— What the task asks —
Leave out the pictures and repeat every record exactly.

— Provided material —
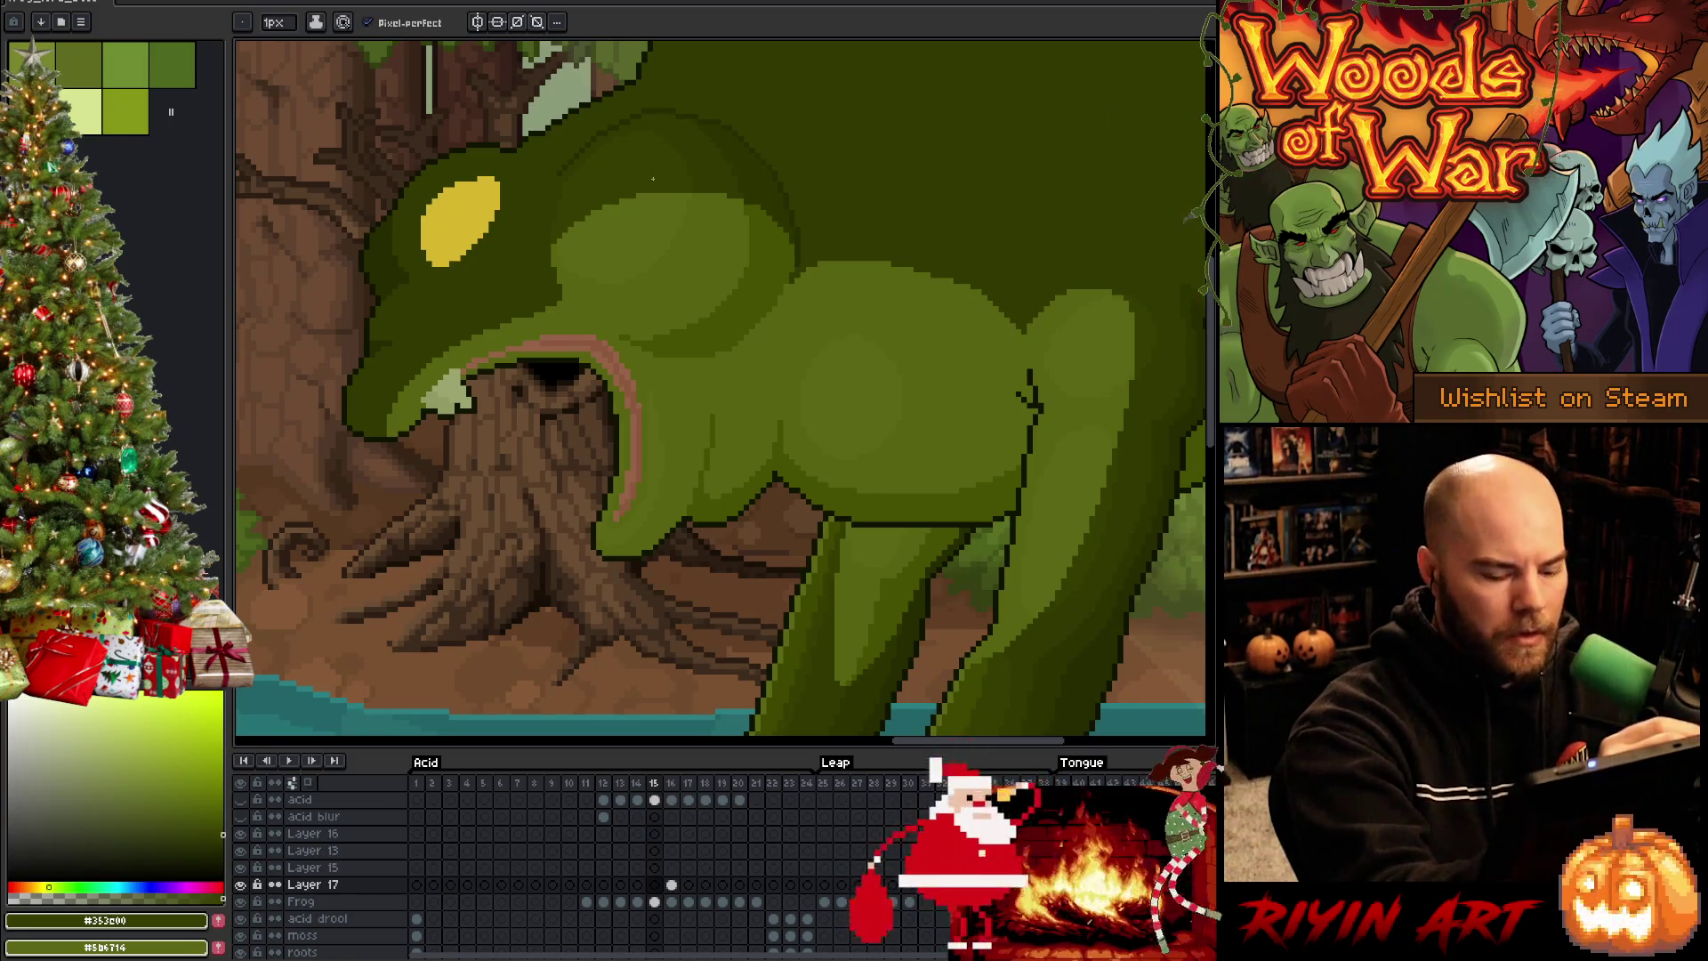
key(Right)
Select a rounded patch of the shoulder behind the head and swap to the lighter green for filling
key(m)
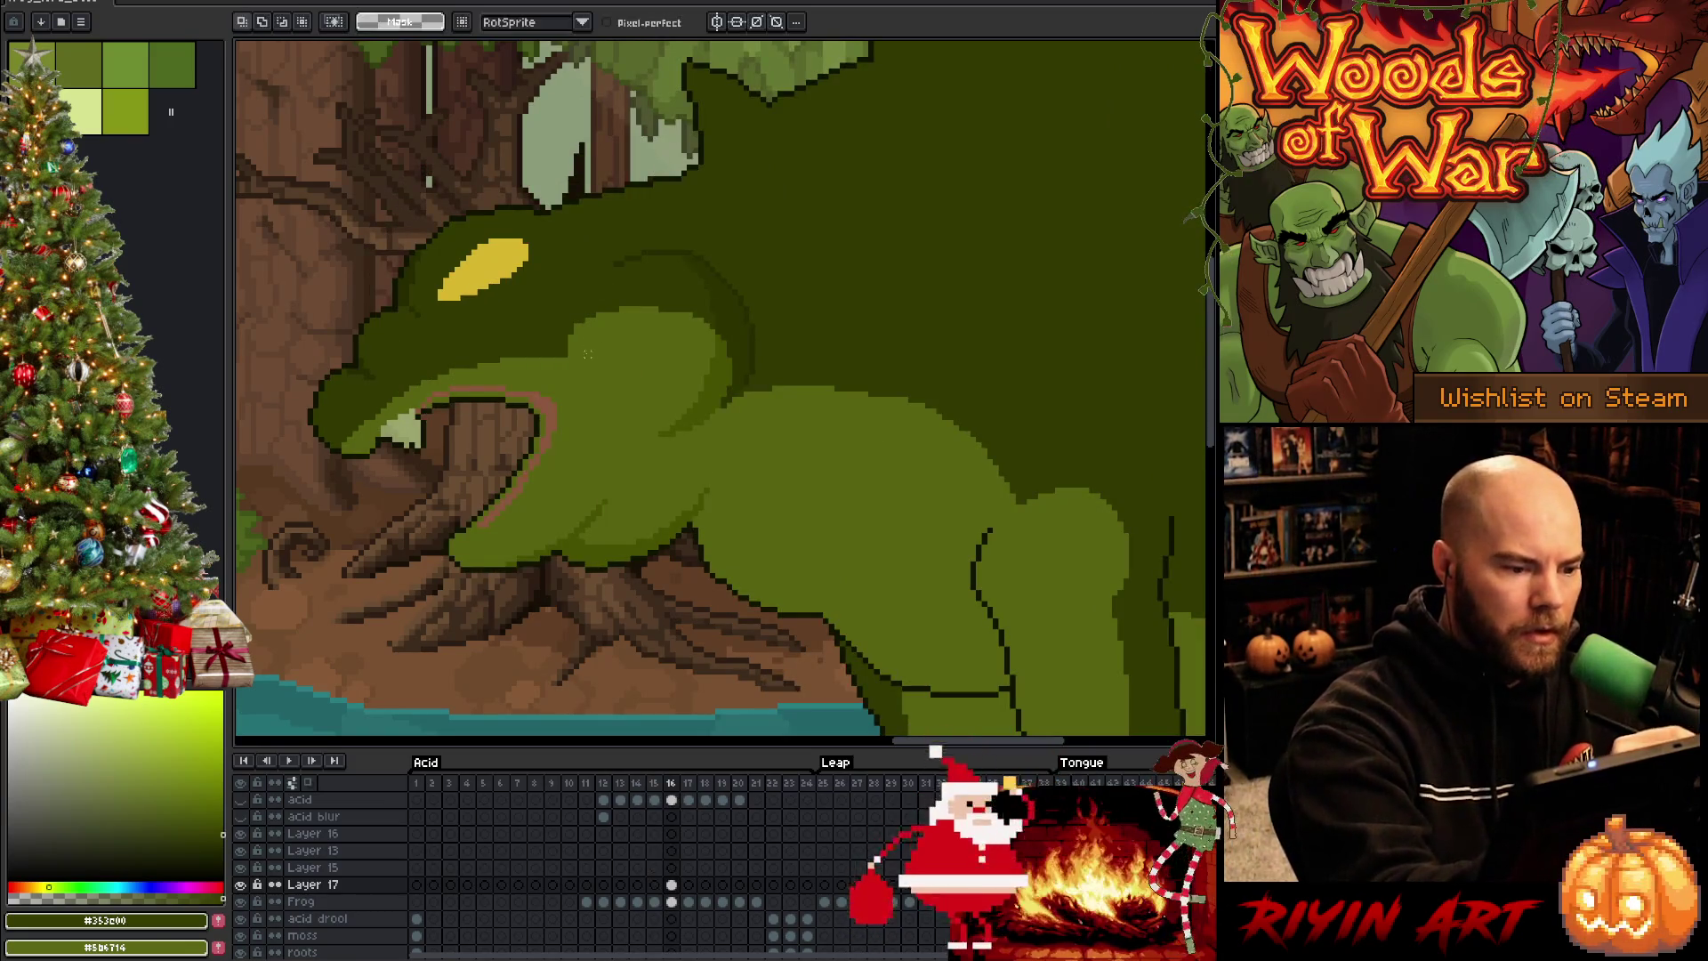
drag(650, 355, 587, 387)
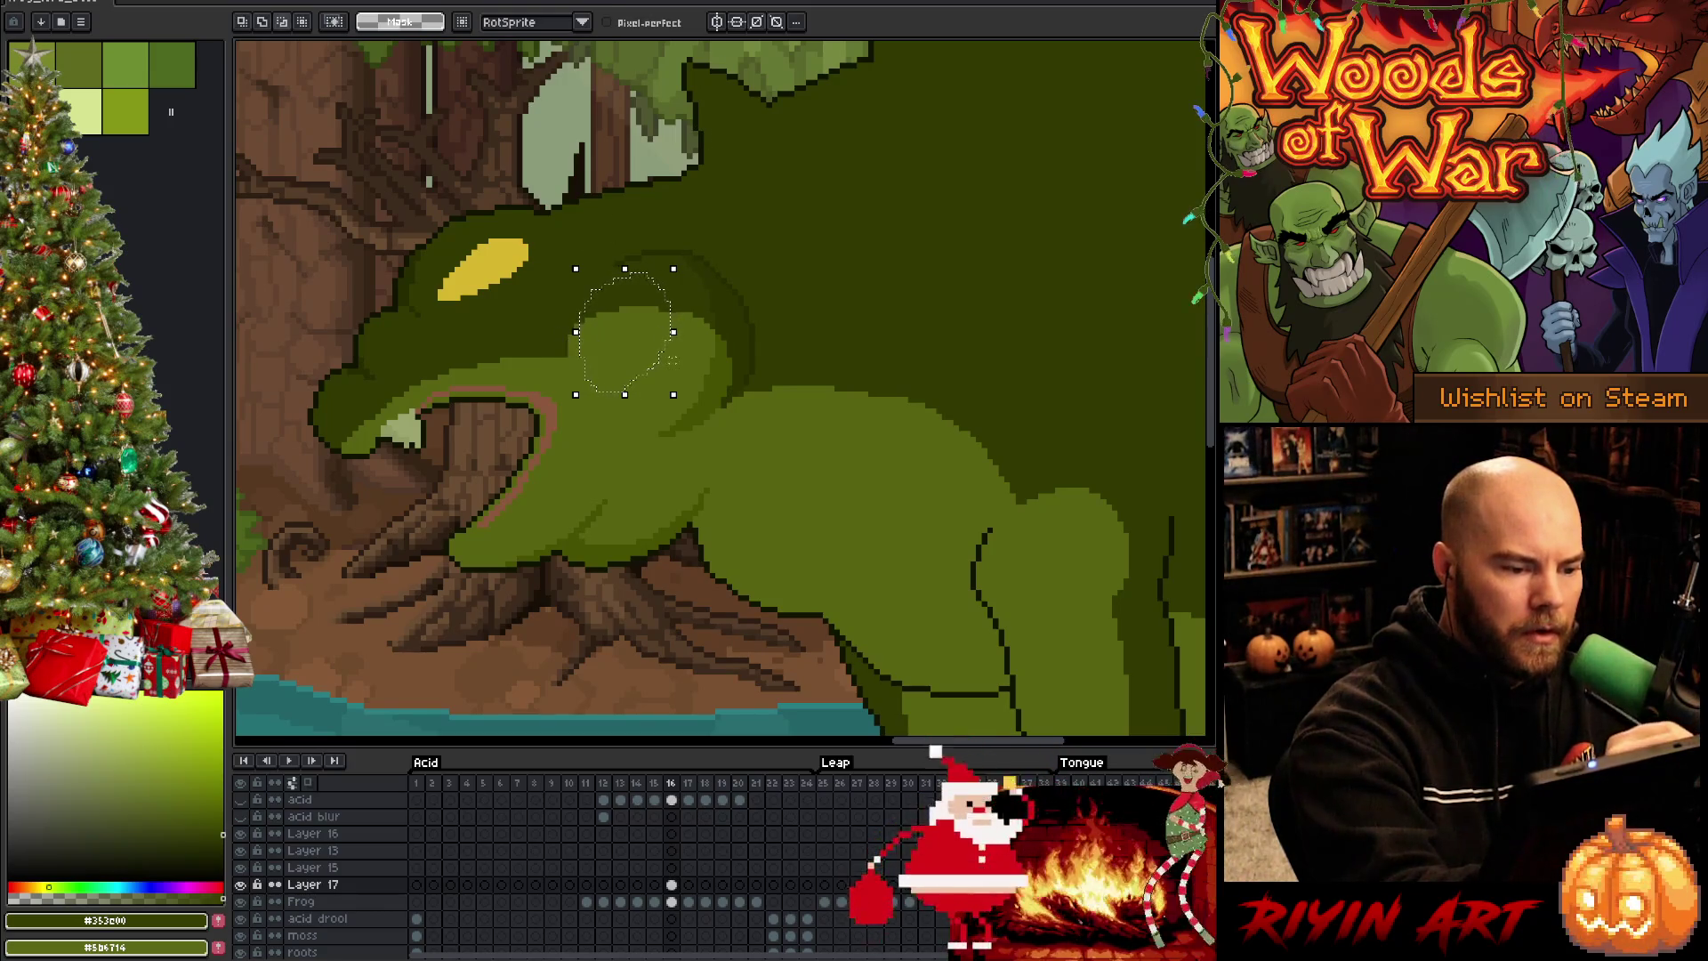
drag(624, 393, 625, 383)
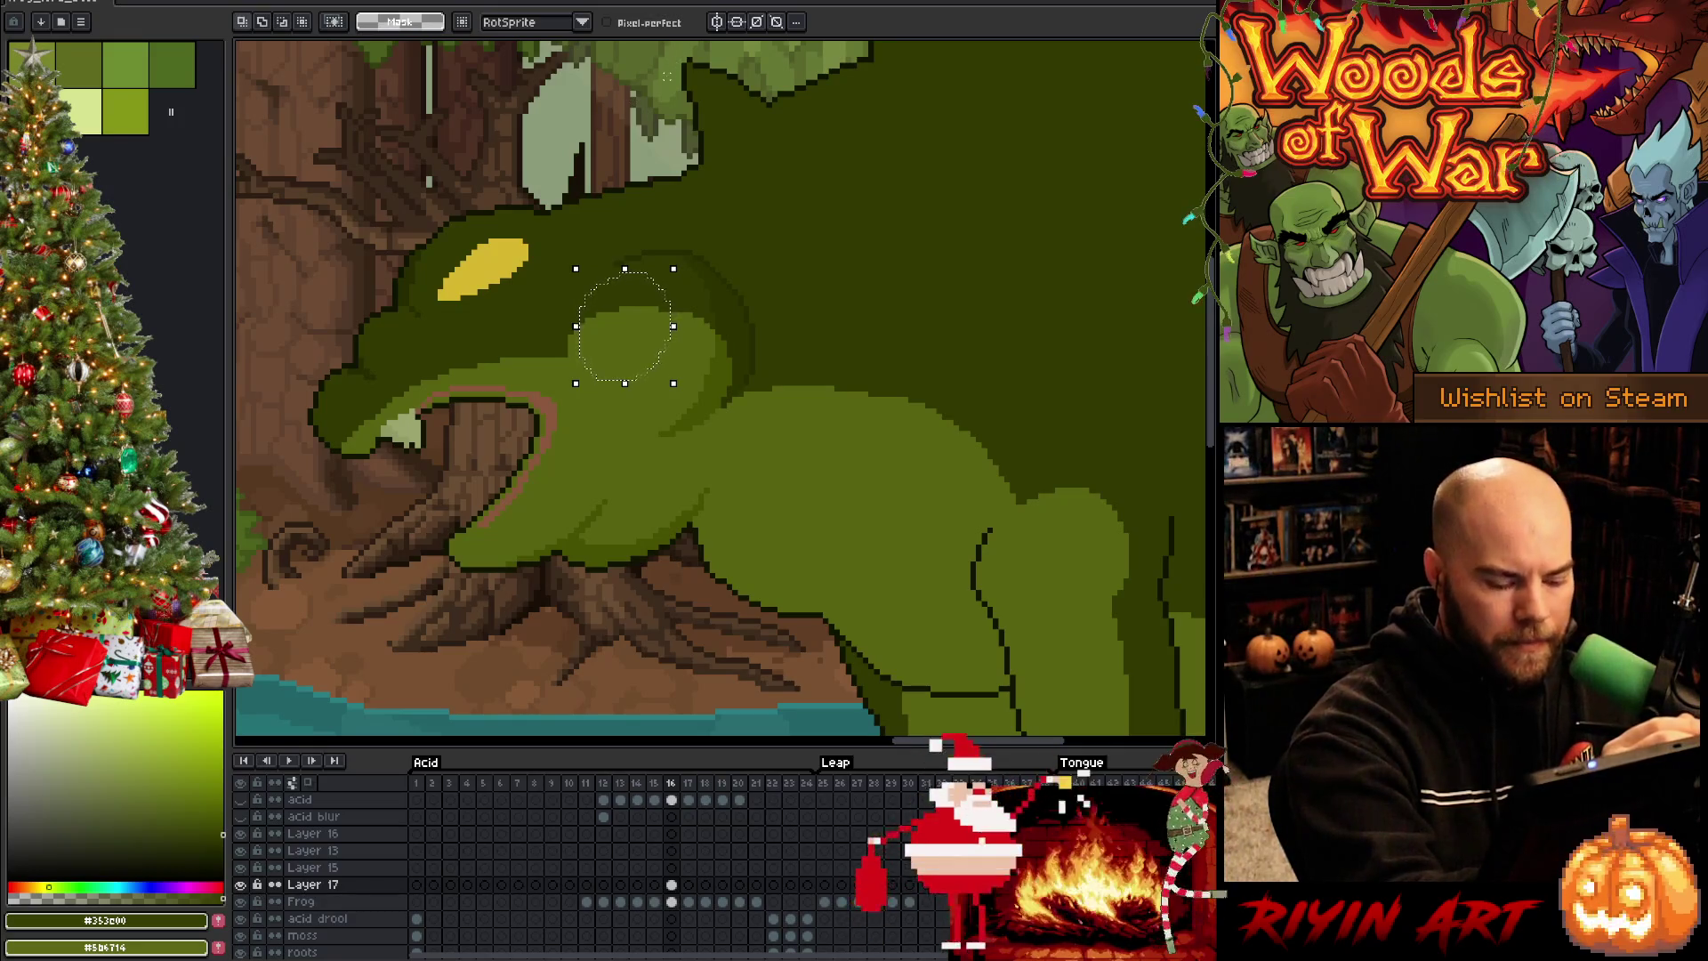
key(w)
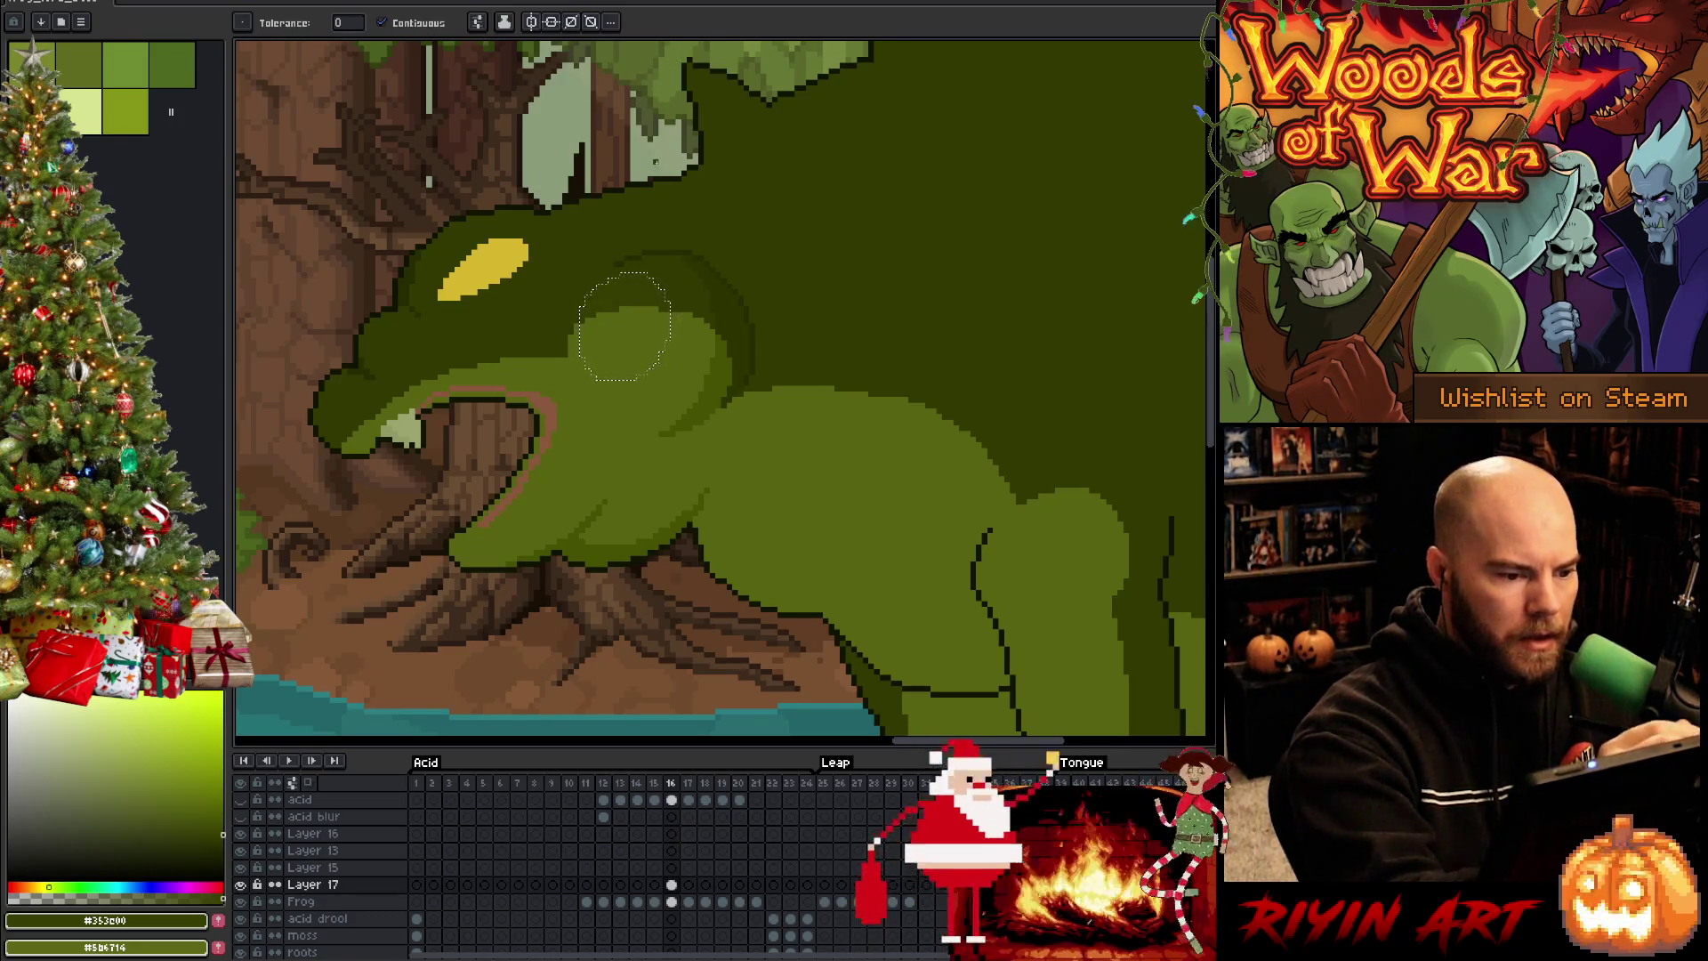
key(x)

— Expected output —
key(Right)
Select a rounded patch of the shoulder behind the head and swap to the lighter green for filling
key(m)
drag(650, 355, 587, 387)
drag(624, 393, 625, 383)
key(w)
key(x)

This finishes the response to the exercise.